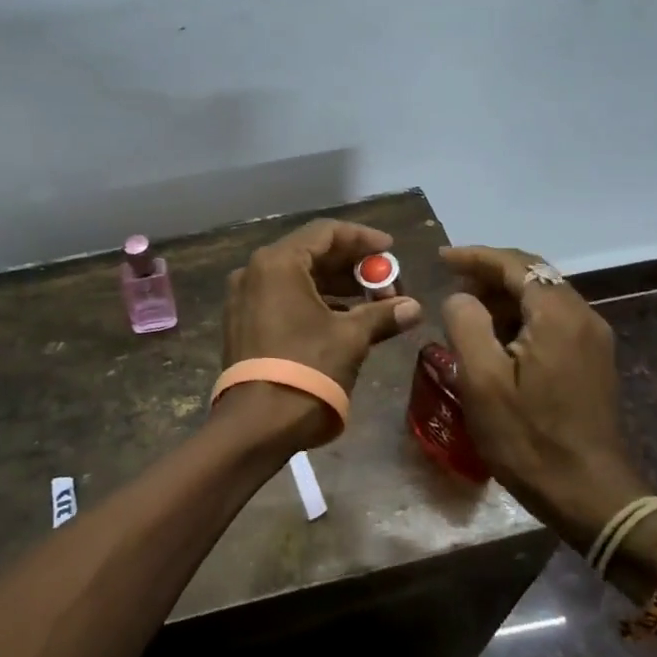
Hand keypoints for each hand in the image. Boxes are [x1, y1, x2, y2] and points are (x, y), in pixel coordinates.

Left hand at [220, 218, 423, 445]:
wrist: (257, 423)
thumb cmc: (307, 369)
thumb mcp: (351, 338)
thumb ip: (382, 314)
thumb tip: (414, 308)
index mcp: (278, 263)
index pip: (326, 232)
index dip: (363, 239)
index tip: (391, 250)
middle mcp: (254, 271)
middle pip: (310, 253)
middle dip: (352, 265)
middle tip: (386, 281)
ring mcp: (243, 298)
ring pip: (296, 277)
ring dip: (335, 285)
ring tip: (371, 301)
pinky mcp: (242, 322)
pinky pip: (282, 298)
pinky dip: (313, 301)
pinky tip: (342, 318)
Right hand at [439, 246, 654, 551]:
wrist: (591, 496)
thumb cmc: (529, 439)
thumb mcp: (482, 382)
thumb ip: (467, 325)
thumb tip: (461, 297)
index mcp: (558, 316)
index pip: (516, 264)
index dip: (475, 256)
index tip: (440, 258)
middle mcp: (583, 317)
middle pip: (533, 276)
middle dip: (489, 275)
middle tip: (450, 286)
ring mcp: (593, 340)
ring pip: (543, 298)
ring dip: (504, 297)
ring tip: (466, 313)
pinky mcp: (593, 361)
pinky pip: (552, 321)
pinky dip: (521, 317)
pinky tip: (497, 340)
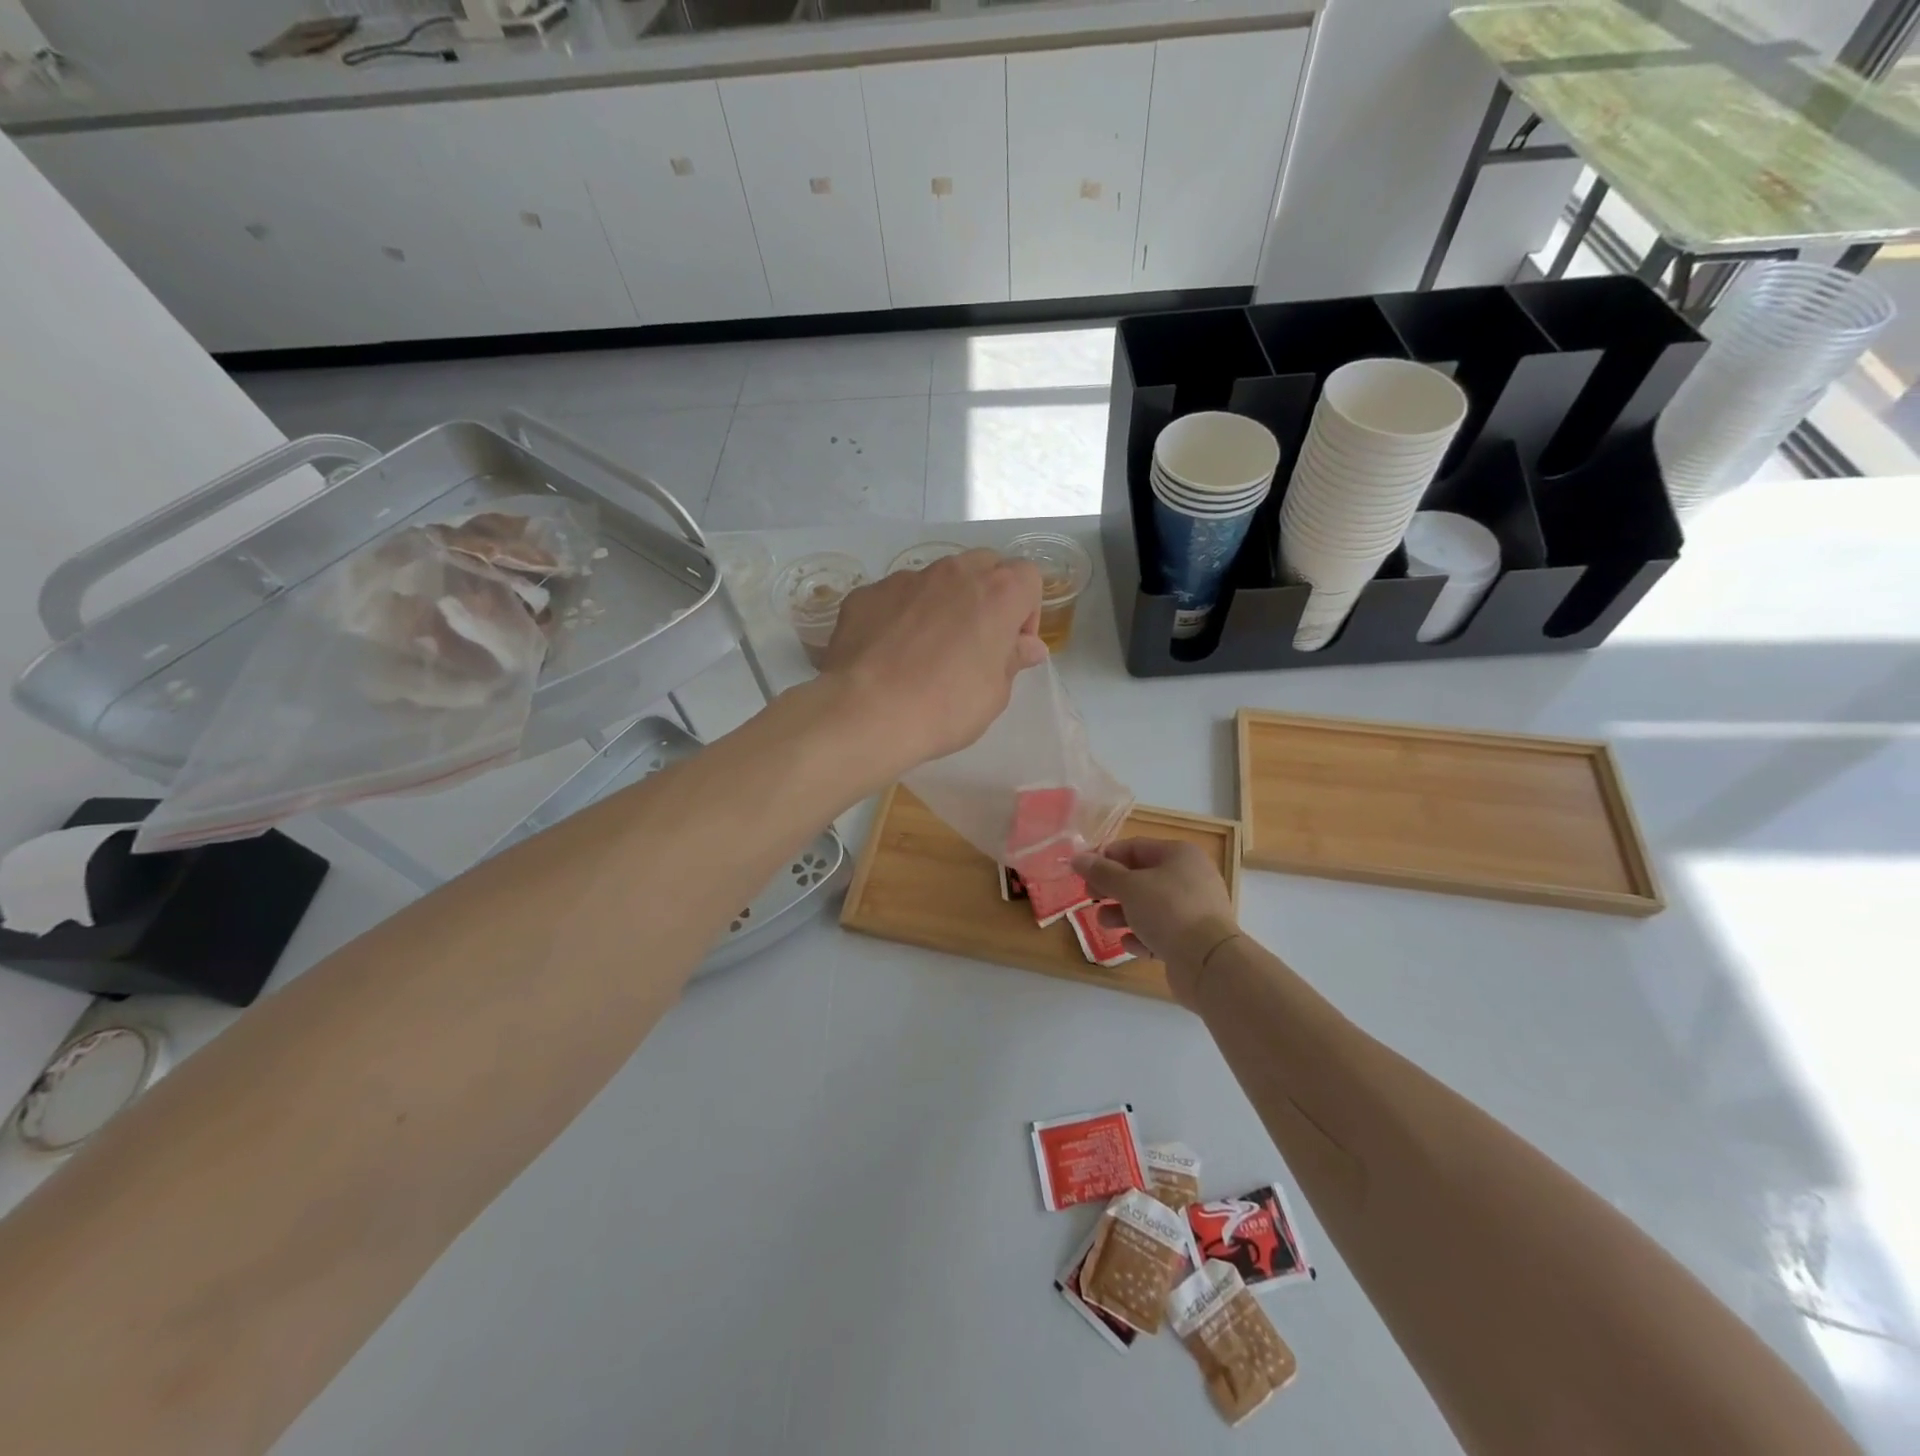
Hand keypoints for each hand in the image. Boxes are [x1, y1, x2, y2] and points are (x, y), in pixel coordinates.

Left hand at [818, 549, 1046, 775]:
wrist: (865, 713)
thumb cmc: (945, 708)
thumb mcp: (994, 694)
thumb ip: (1012, 660)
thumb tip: (1026, 646)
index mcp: (997, 593)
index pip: (1028, 577)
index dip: (1026, 612)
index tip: (1012, 646)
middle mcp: (953, 573)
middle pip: (984, 566)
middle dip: (987, 597)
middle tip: (974, 642)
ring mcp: (905, 579)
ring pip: (936, 579)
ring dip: (943, 603)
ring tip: (926, 650)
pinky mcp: (866, 594)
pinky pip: (895, 597)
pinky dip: (900, 616)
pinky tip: (889, 654)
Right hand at [1072, 839, 1239, 1006]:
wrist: (1209, 962)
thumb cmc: (1168, 911)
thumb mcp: (1129, 887)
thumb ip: (1101, 873)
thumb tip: (1077, 858)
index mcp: (1179, 855)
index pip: (1134, 847)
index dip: (1105, 857)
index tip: (1082, 872)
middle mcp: (1190, 878)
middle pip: (1141, 877)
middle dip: (1112, 889)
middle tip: (1090, 898)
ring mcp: (1194, 910)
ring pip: (1150, 906)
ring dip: (1123, 914)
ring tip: (1104, 923)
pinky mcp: (1193, 939)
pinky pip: (1161, 932)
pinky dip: (1143, 936)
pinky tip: (1129, 944)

= = = = = = =

Action item: Beginning with the line containing "thumb mcp: (1129, 887)" and ending with the line containing "pinky dip: (1143, 936)", extract those lines exactly from the listing above, and only those.

Task result:
thumb mcp: (1129, 887)
thumb ip: (1101, 873)
thumb tip: (1077, 858)
index mcp: (1179, 855)
index pip: (1134, 847)
index dip: (1105, 857)
index tip: (1082, 872)
middle mcp: (1190, 878)
middle pip: (1141, 877)
middle dip: (1112, 889)
middle tip: (1090, 898)
ring mcp: (1194, 910)
ring pip: (1150, 906)
ring dip: (1123, 914)
ring tip: (1104, 923)
pinky mcp: (1193, 939)
pinky pip: (1161, 932)
pinky dip: (1143, 936)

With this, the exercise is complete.